“Pedi demissão, deixei tudo e fui para o deserto”

Kasanay, São Josemaria e a missão de Briceldy: mudar vidas entre os indígenas wayuu da Venezuela.

Renunciar à comodidade

Sou indígena wayuu, do clã Ipuana. Desde pequena, sempre procurei Deus, sempre quis conhecer mais sobre Ele, saber o que há além desta vida e, acima de tudo, experimentar o Seu amor; foi em Kasanay que me ensinaram tudo sobre Deus.

Kasanay não é apenas um lugar. É uma casa que acolhe, educa e transforma. Este centro de formação profissional para a mulher, oferece formação acadêmica, ética e espiritual. Lá conheci a Palavra de Deus, a Virgem Maria e São Josemaria.

Estudei Enfermagem, fiz o curso na Universidade dos Andes, em Mérida (Venezuela). Em 2016, comecei a trabalhar como enfermeira, mas depois de dois anos, senti que não era a minha verdadeira vocação. Pedi demissão e deixei tudo para trás. Lembro que a primeira coisa que coloquei na mala foi uma imagem de São Josemaria. Eu me coloquei nas suas mãos de modo muito profundo.

O meu primeiro trabalho no deserto

Sair da zona de conforto para vir morar no deserto não foi fácil. Mas a necessidade de ajudar a minha comunidade me animou.

Lá não temos água potável, nem há ar condicionado, nem eletricidade constante, nem os alimentos que normalmente há na cidade. Vivemos do artesanato, da pesca, do gado. É assim que lutamos todos os dias.

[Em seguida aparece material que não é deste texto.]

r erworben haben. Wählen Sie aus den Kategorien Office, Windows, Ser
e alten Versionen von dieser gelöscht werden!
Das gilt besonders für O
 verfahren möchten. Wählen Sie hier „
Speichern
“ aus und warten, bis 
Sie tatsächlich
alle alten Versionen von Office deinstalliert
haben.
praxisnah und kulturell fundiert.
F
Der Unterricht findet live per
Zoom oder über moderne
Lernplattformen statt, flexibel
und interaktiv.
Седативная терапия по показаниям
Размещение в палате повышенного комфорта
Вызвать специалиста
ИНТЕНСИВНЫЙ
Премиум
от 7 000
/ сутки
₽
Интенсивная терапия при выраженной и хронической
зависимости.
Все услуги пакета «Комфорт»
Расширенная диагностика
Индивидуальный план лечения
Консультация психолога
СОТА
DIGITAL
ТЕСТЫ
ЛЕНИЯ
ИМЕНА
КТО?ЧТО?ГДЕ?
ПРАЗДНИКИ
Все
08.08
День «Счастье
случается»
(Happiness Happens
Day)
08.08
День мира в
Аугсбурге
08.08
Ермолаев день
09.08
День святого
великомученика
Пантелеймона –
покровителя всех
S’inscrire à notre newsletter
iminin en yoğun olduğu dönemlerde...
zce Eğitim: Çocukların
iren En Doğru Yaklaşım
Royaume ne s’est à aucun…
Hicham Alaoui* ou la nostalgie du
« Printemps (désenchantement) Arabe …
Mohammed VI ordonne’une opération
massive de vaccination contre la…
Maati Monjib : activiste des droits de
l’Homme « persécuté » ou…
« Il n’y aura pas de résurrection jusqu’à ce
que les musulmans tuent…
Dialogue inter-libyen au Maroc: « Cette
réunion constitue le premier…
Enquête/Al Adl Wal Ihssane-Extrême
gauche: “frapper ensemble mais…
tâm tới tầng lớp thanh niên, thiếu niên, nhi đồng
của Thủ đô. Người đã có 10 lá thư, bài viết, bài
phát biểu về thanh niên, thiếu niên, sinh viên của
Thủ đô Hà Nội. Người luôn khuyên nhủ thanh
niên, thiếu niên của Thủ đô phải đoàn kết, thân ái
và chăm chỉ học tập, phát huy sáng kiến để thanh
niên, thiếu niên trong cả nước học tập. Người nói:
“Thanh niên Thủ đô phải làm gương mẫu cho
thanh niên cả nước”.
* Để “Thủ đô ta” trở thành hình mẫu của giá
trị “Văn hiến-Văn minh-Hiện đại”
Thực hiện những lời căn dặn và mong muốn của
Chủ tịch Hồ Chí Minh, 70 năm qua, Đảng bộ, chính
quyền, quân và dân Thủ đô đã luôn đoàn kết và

A primeira coisa que fiz foi um censo: descobri que havia 140 crianças entre 0 e 5 anos. Muitas não tinham documentos nem identidade legal: não eram venezuelanas nem colombianas, porque vivemos em uma zona fronteiriça, e os wayuu não reconhecemos fronteiras. Foi um trabalho árduo de seis meses. Tive que levar essas crianças para uma cidade a três horas de distância, onde pudemos providenciar a documentação.

A batalha da educação

Como na comunidade não havia escola, viajamos novamente – desta vez, para a capital indígena de Uribia – para sensibilizar as autoridades. No início, a diretora e a coordenadora não acreditavam que a nossa comunidade existisse. Pensavam que as crianças eram inventadas. Mas expliquei que a necessidade era real e que essas crianças precisavam urgentemente de uma oportunidade educativa.

No primeiro ano, conseguimos três professores. No segundo ano, tínhamos 145 alunos e seis professores. Atualmente, somos sete professores, chegando a 195 crianças da pré-escola até o quinto ano.

Batemos a muitas portas. Com o apoio do ACNUR, as crianças venezuelanas conseguiram ter a “Licença de Permanência Temporária”, o que lhes permite estudar, trabalhar, ter acesso a serviços básicos, como uma conta bancária.

Minha pequena contribuição e a graça

Deus quer que sejamos sal e luz do mundo e quando nos chama, dá a graça necessária para responder. Sinto-me feliz com o que faço. Sei que ainda me falta crescer muito, ainda tenho muito para aprender, e muito para dar.

O meu desejo é que esta comunidade continue a crescer, que as crianças se desenvolvam com oportunidades. E, quem sabe, talvez algum dia um deles esteja aqui, a contar a sua própria história de serviço e de esperança.